Last weekend was the California Crime Writers Conference (CCWC) in Pasadena and it was everything I like in a conference. (Disclosure: I may be a bit biased, I was one of the organizers, the "Programming Co-Chair.")

Unlike the big reader/fan oriented conferences - which I also like, I hope to see you, yeah, you who's reading this, at Bouchercon in St. Louis in September - this was very much a writers conference. The emphasis of the program was on workshops, classes and demonstrations that might be of use to crime writers in their work. Near as I could tell from the comments, we succeeded in that.

We also succeeded in having all the sorts of fun that people are supposed to be having at conferences. Although, since I live reasonably near the venue I didn't stay in the hotel so I can make no observations or educated remarks concerning what went on there after hours.

I did get plenty of exercise. While the sessions were in session, I wandered up and down the hallways poking my head in and out of rooms to make sure everything was running smoothly. I shot pictures. I ran errands. I toted and lifted and hauled things. If I ever do this sort of thing again - which I probably will - I am going to get myself a pedometer. It is possible that I walked well over five miles each day through the corridors and staircases of the Pasadena Hilton. I rarely sat down.

And I wasn't even the busiest, most exhausted person there. I think that distinction may have fallen on - like a ton of bricks - Sybil Johnson, President of the Sisters in Crime Los Angeles Chapter and one of the two conference chairs and chief organizers. (The other being Naomi Hirahara, Prez-Emeritus of Southern California Mystery Writers of America.) Here's a picture of Sybil that she's going to hate. I took it just after she'd had her first few sips of bourbon at the Agents & Editors Cocktail Reception on Saturday night, possibly the first time she'd sat down all day. My guess is that she was punchy tired and relieved that it was all going so well. (I wonder if her giving me the finger was intentional? Maybe she knew she wasn't going to like this picture. Sorry Sybil.) (UPDATE: Sybil sort of even likes the picture and wonders where I got the idea she was giving me the finger. I was joking about her giving me the finger, but her hand uncurling from around her drink sort of looks like it.)
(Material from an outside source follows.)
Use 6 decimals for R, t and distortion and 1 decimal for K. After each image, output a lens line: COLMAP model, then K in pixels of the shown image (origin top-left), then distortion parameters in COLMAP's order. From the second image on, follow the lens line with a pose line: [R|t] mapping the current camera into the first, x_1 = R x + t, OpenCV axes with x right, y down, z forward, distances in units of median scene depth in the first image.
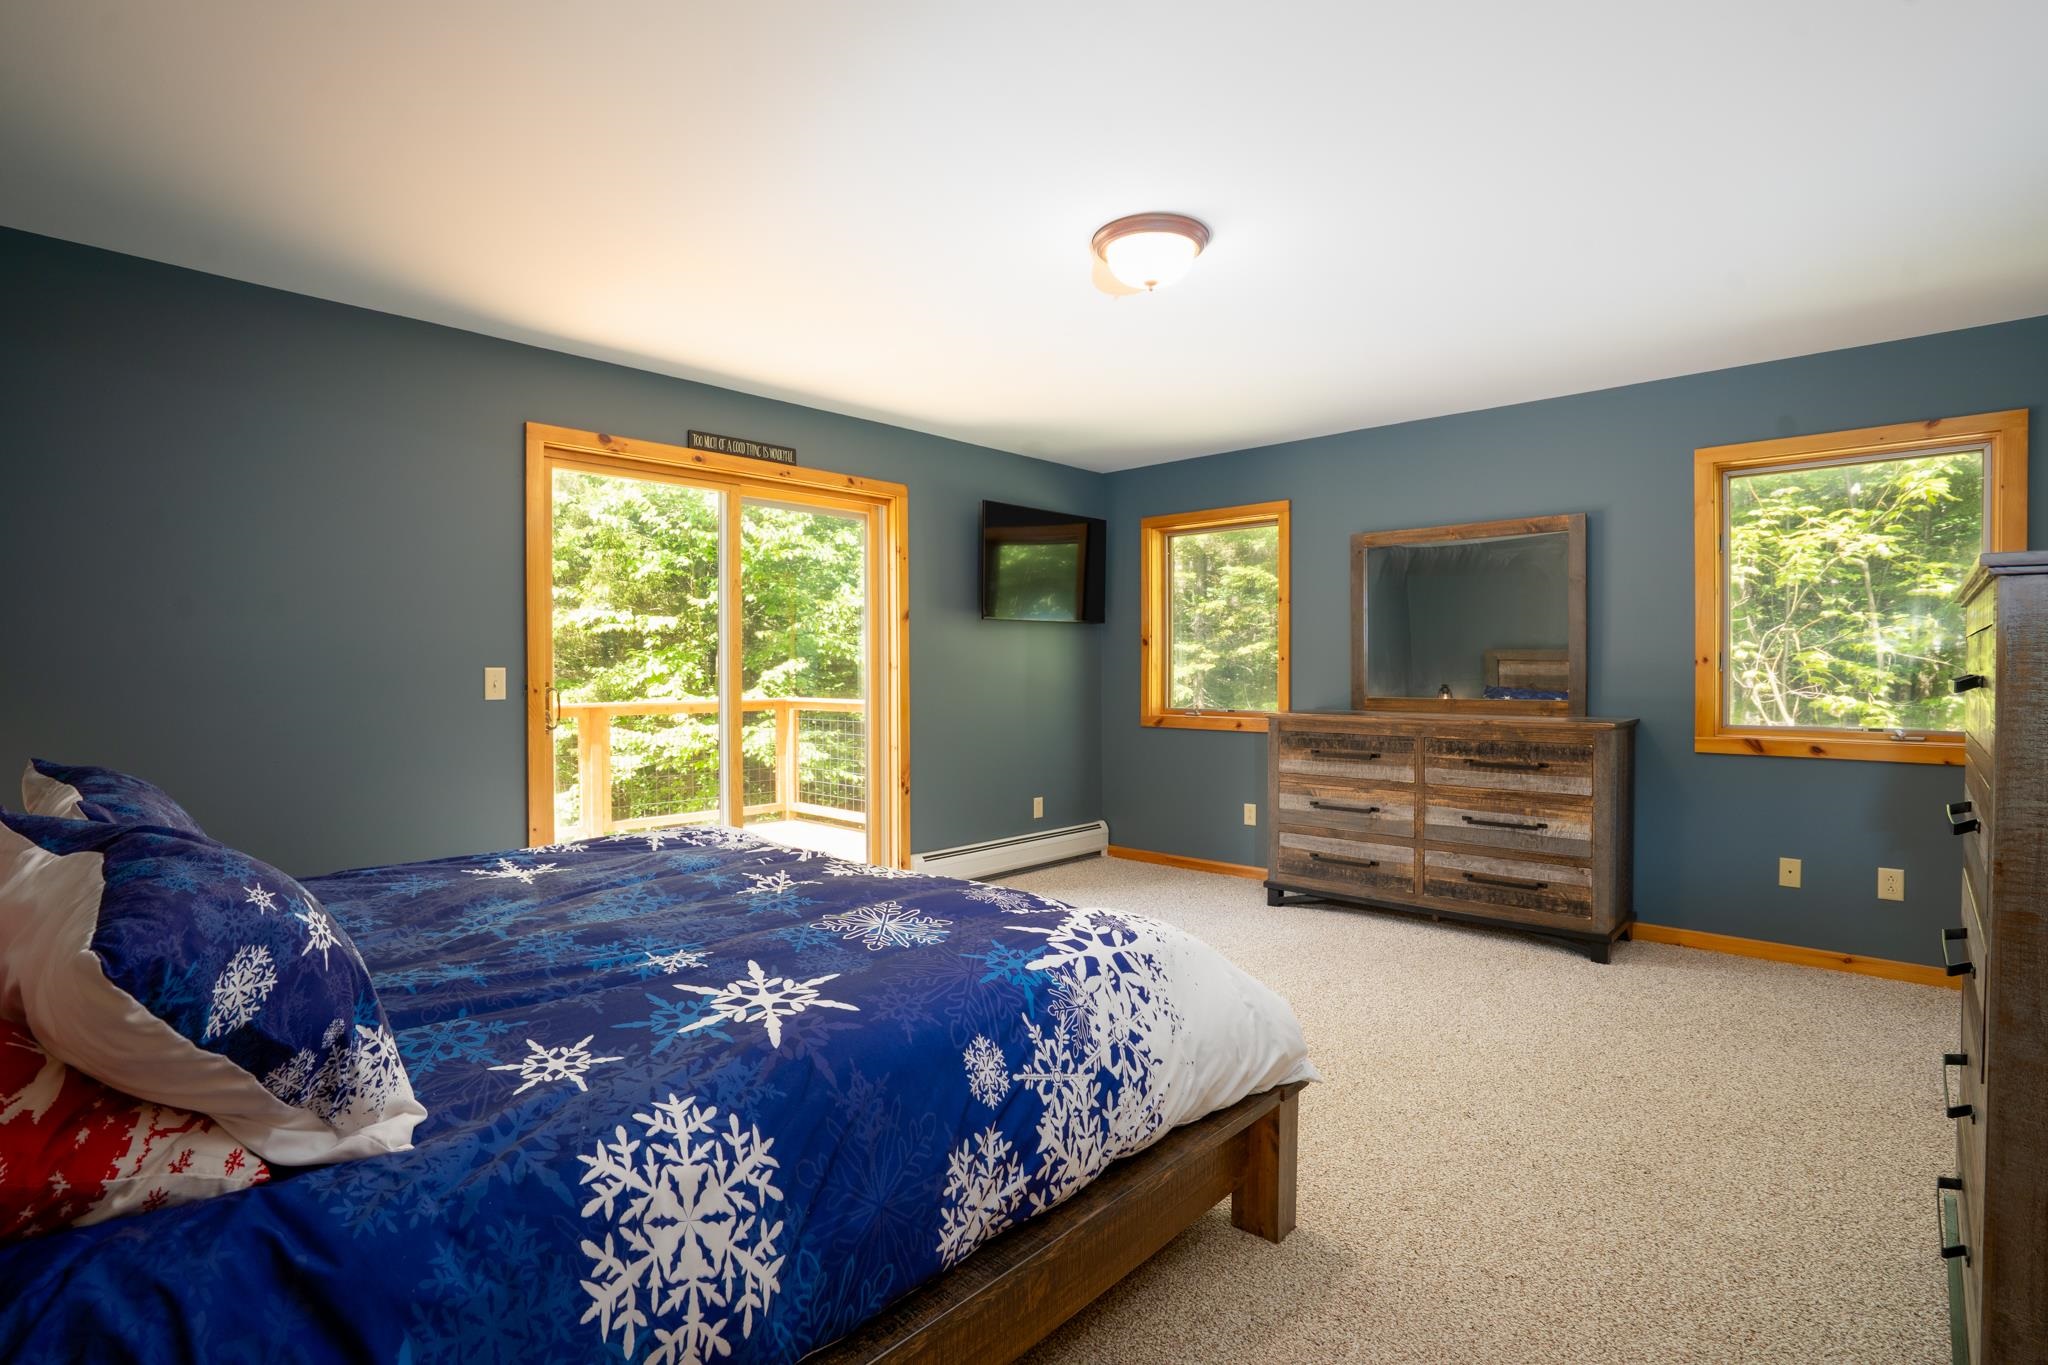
lens RADIAL K [[965.8, 0, 1024.4], [0, 965.8, 679.4], [0, 0, 1]] dist [-0.003347, -0.000367]
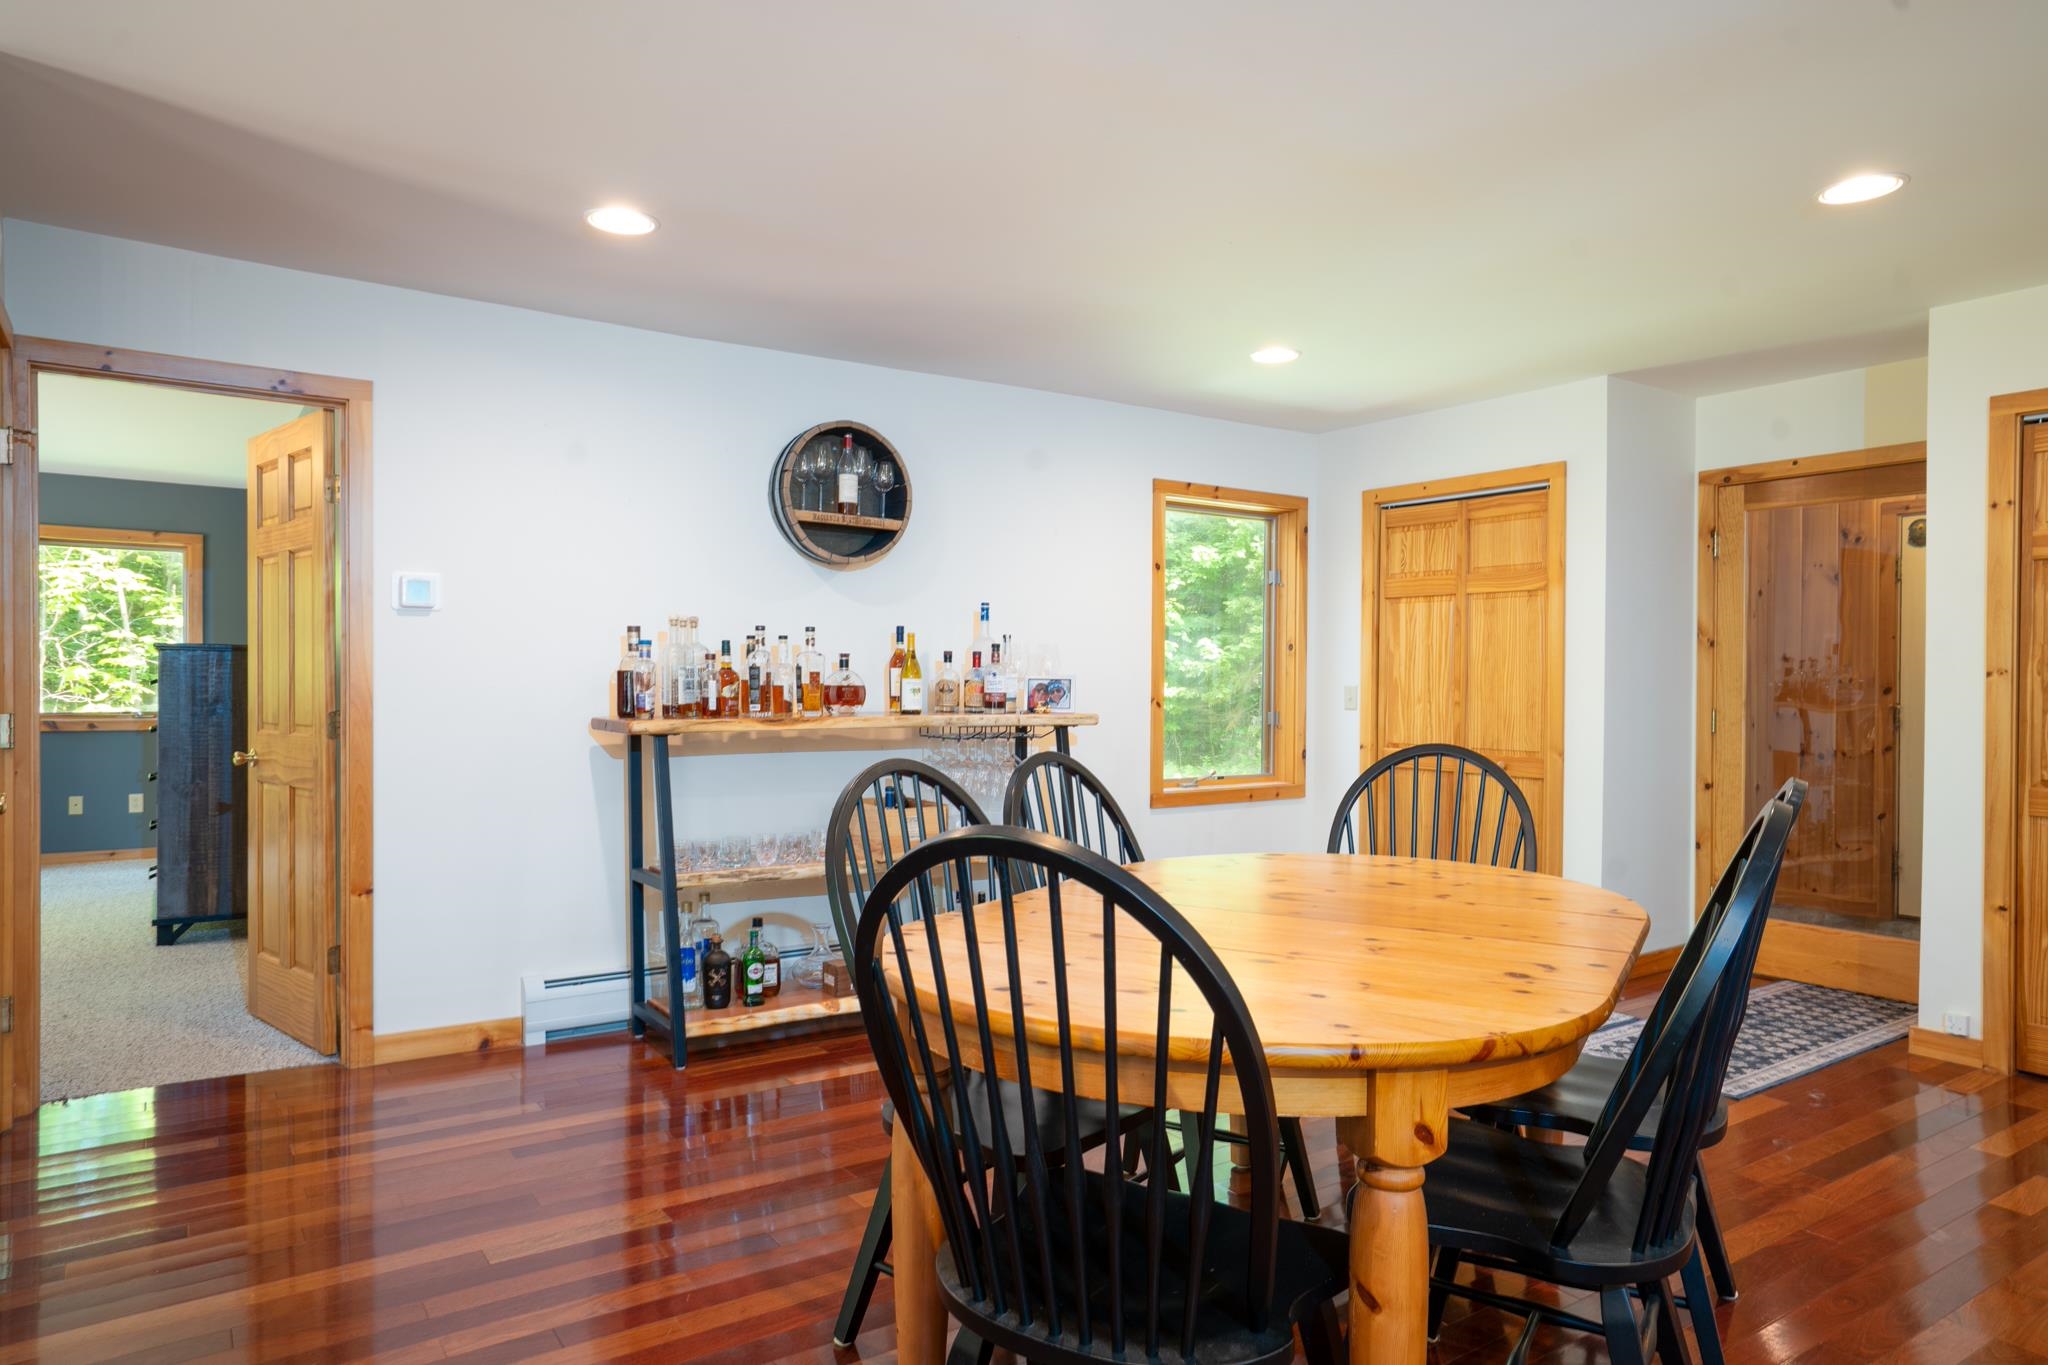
lens RADIAL K [[1269.1, 0, 1037.1], [0, 1269.1, 695.2], [0, 0, 1]] dist [-0.008410, -0.000580]
pose [[0.222844, 0.001492, 0.974853, -0.603477], [0.001871, 0.999996, -0.001958, 0.023124], [-0.974852, 0.002260, 0.222840, -0.687977]]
And here's some more pictures from what was a great, fun, interesting and instructive weekend:T. Jefferson Parker (Saturday) and S.J. Rozan (Sunday) were the keynote speakers.Agents and editors were fed drinks and appetizers at a cocktail reception to soften them up for attending writers to schmooze.Attending writers did their own fair share of drinking, too. Really? Hmmmm. Writers? Go figure.
There were panels, presentations and workshops which, as these things tend to be, were not exactly visual spectaculars. But according to all the comments were useful and interesting, entertaining even.
Then again, it wouldn't be any kind of crime writers conference without some weaponry and/ or violence. Thanks to the Pasadena Police Department for a class on the when, why and how use of force by police officers.
And as most crime writing conferences seem to attract a majority female audience (oh you bloodthirsty women, you) there was the ever popular "how to stage a realistic fight" class in which a woman gets to beat on a guy. (Thanks to Bill Hayes and Jennifer Thomas of Old School Kenpo in Torrance, CA.)

The next California Crime Writers Conference will be in two years. Most likely around this same time in June 2013. I recommend it.